The BBC News and other media outlets have been circulating an Associated Press article that states that gorillas in the wild have been observed using tools.

Some evolutionary scientists are so determined to promote their worldview that they use old news in convincing the media to report on their findings.

Case in point is the BBC News and other media outlets which have been circulating an Associated Press article that states that gorillas in the wild have been observed using tools.

“What’s fascinating is the similarity between what these creatures have done and what we do,” Thomas Breuer, from the Wildlife Conservation Society, who heads the study team in Nouabalé-Ndoki National Park in the Democratic Republic of Congo, said in the BBC News article (September 30).

So, what exactly did these gorillas do that so impressed the observers?

A female gorilla crossed a pool of water by using a detached stick to test the water depth and then trying to use it as a walking stick. The second case involved another female gorilla who picked up a dead shrub and used it to lean on while looking for food in a swamp. According to the BBC report, she then placed the trunk down on the swampy ground and used it as a bridge.

Actually, gorillas in captivity have long been observed using tools, so this observation should not be surprising or startling. When it comes to animals displaying “intelligent” behavior such as the use of tools, crows even “out-tool” chimps as reported in New Scientist (March 15, 2003) which stated that crows make “step-by-step improvements to their tools,” throwing a “monkey wrench” in expected evolutionary advancement.
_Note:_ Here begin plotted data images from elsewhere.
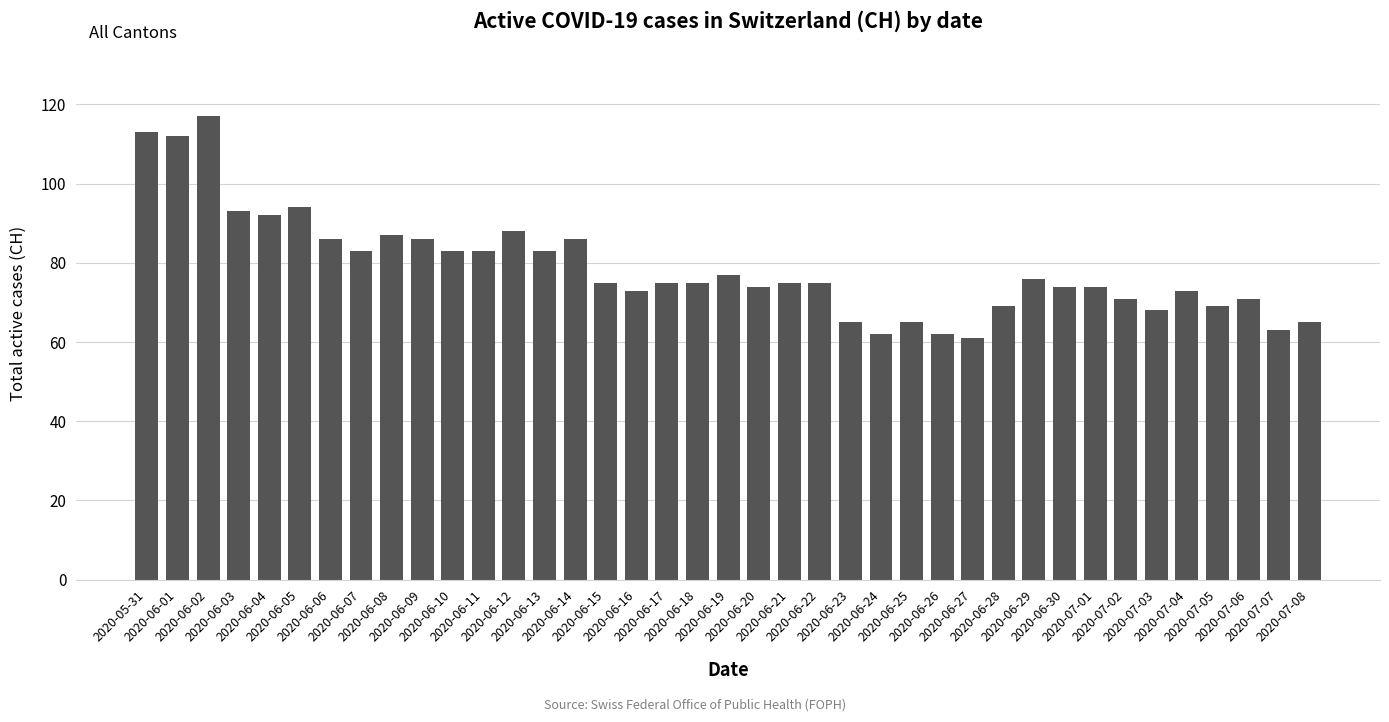

Which category has the highest value across all series?

2020-06-02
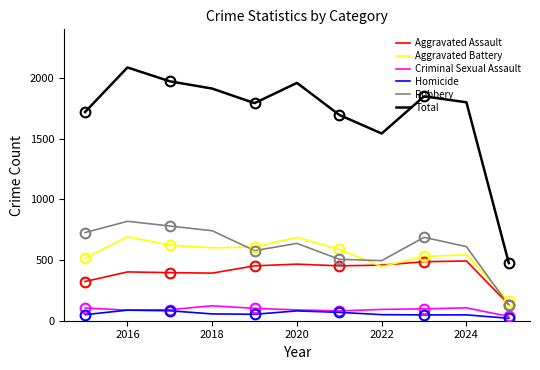

The value of Aggravated Assault at 2018 is 392. True or false?

True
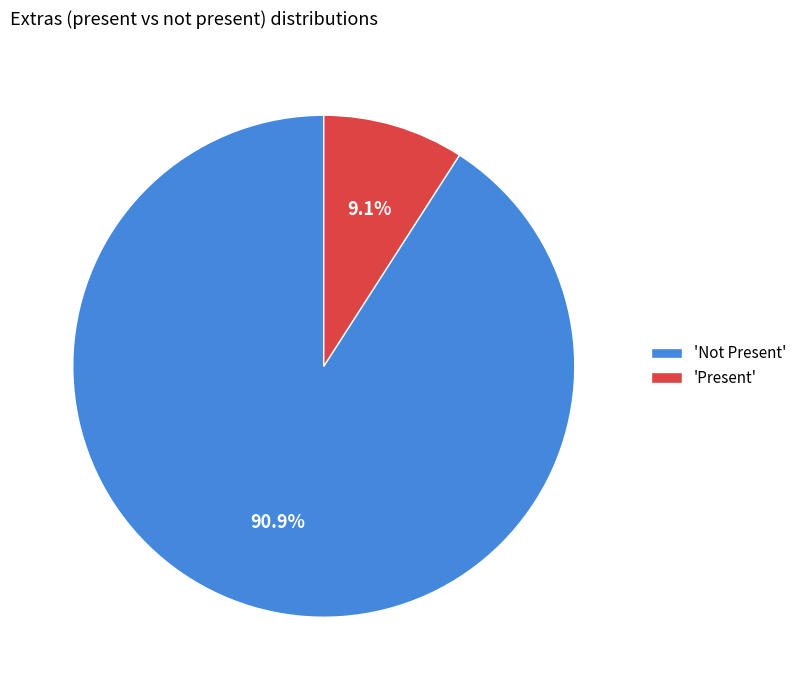

Combined, what portion of the pie is 'Present' and 'Not Present'?

100.0%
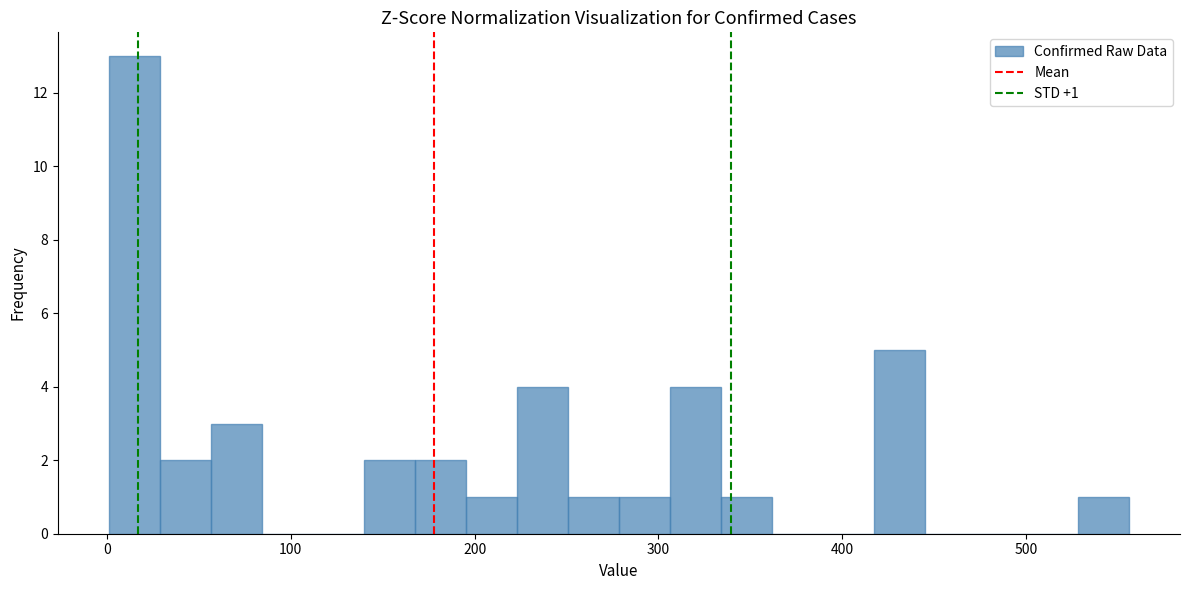

Read against the x-axis, roughly where is the centre of the tallest bar?

10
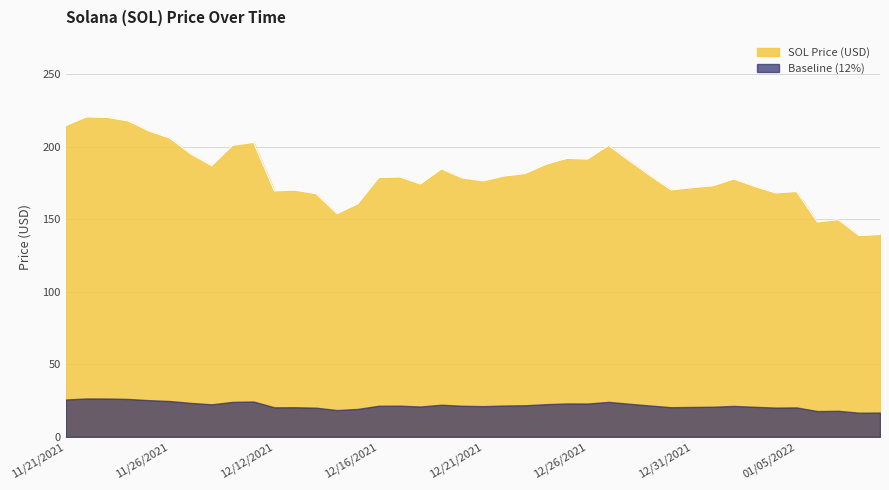

Does the chart have visible grid lines?

Yes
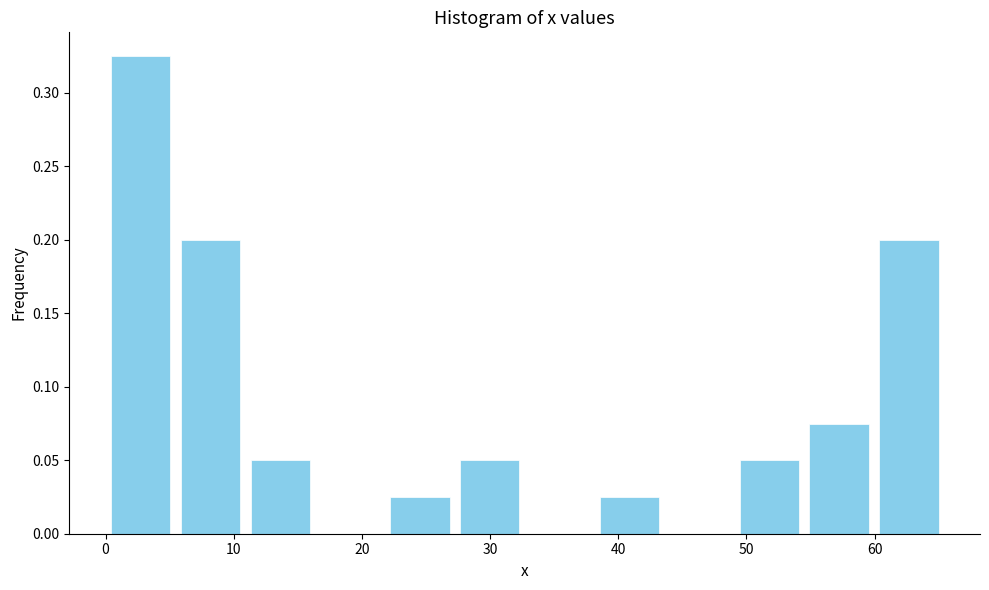

Reading left to right, transcribe this chart: for each bar, give the range it covers on the x-axis and its height. Neither the bar edges nor the heights are printed on the chart, so give them approximately, as read against the axes.

0 to 5: 0.325
5 to 11: 0.200
11 to 16: 0.050
16 to 22: 0
22 to 27: 0.025
27 to 33: 0.050
33 to 38: 0
38 to 44: 0.025
44 to 49: 0
49 to 55: 0.050
55 to 60: 0.075
60 to 65: 0.200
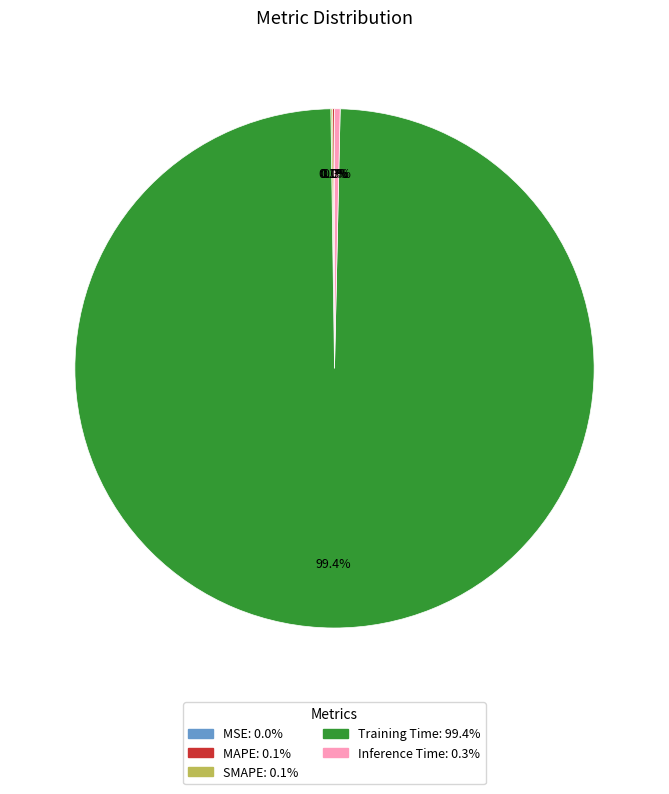

What portion of the pie excludes Inference Time?

99.7%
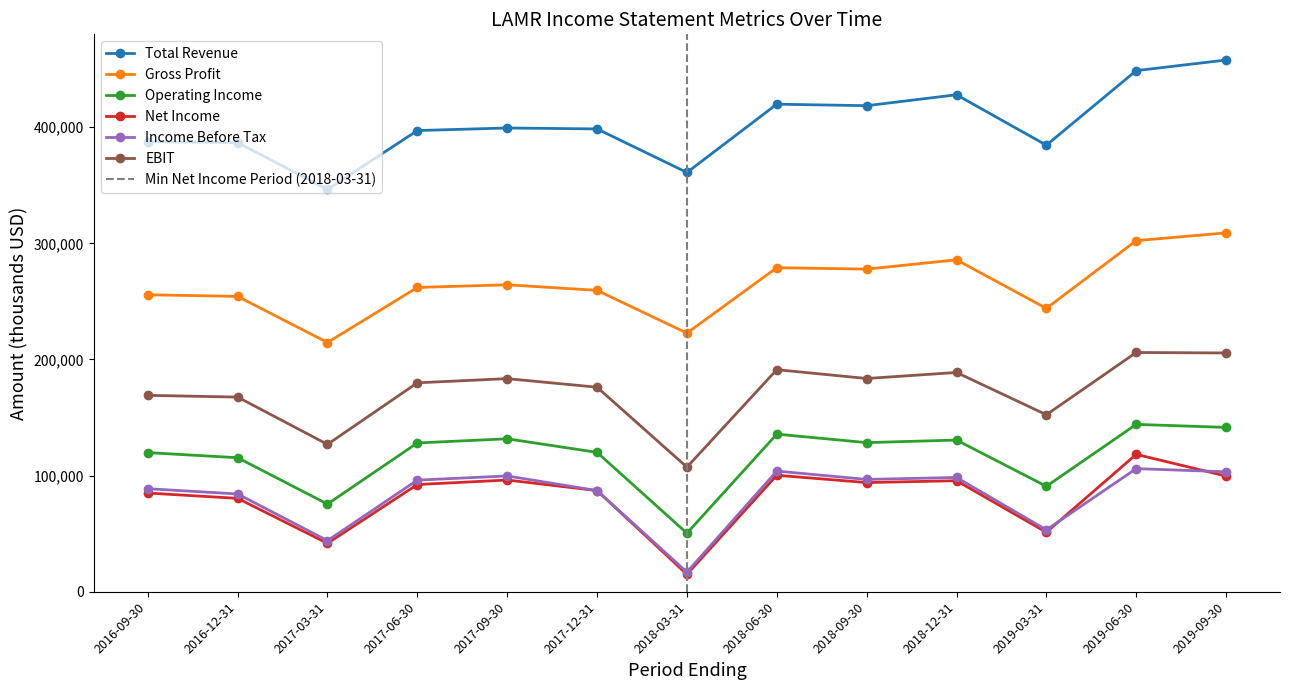

How many lines are shown in the chart?

6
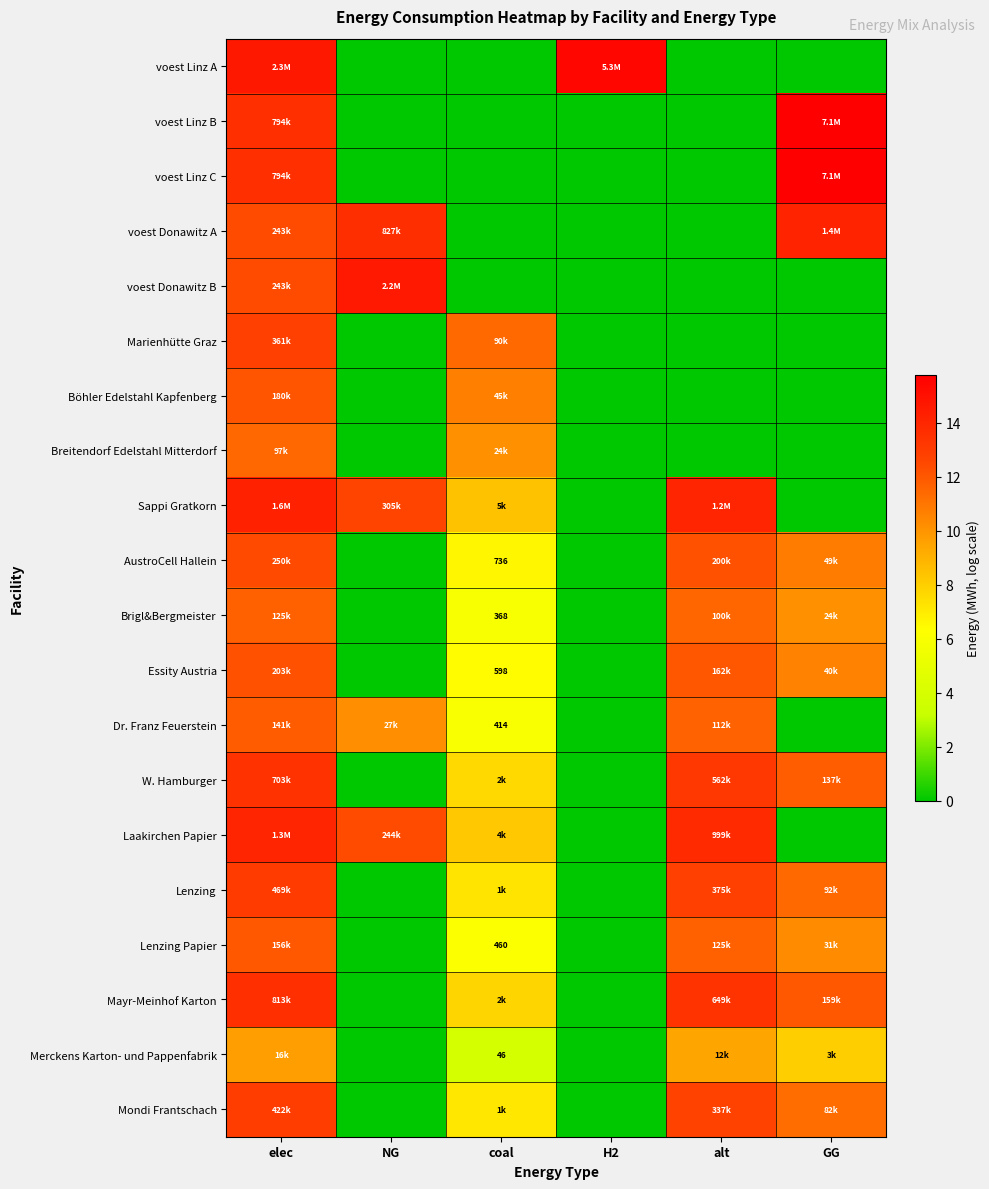

How many values in the voest Donawitz A series are below 12?

3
Nevertheless, this has given evolutionists another opportunity to try to demonstrate a link between man and apes. Whether it’s intelligent behavior (innate, learned or imitated) in apes or the similarity in DNA sequences between man and apes (see Chimp genome sequence very different from man), man was made in the image of God, clearly distinct from animals and birds (Genesis 1:27). One example of this distinction is the human use of grammar and syntax (necessary for a linguist's definition of “true” language) which no animal has exhibited.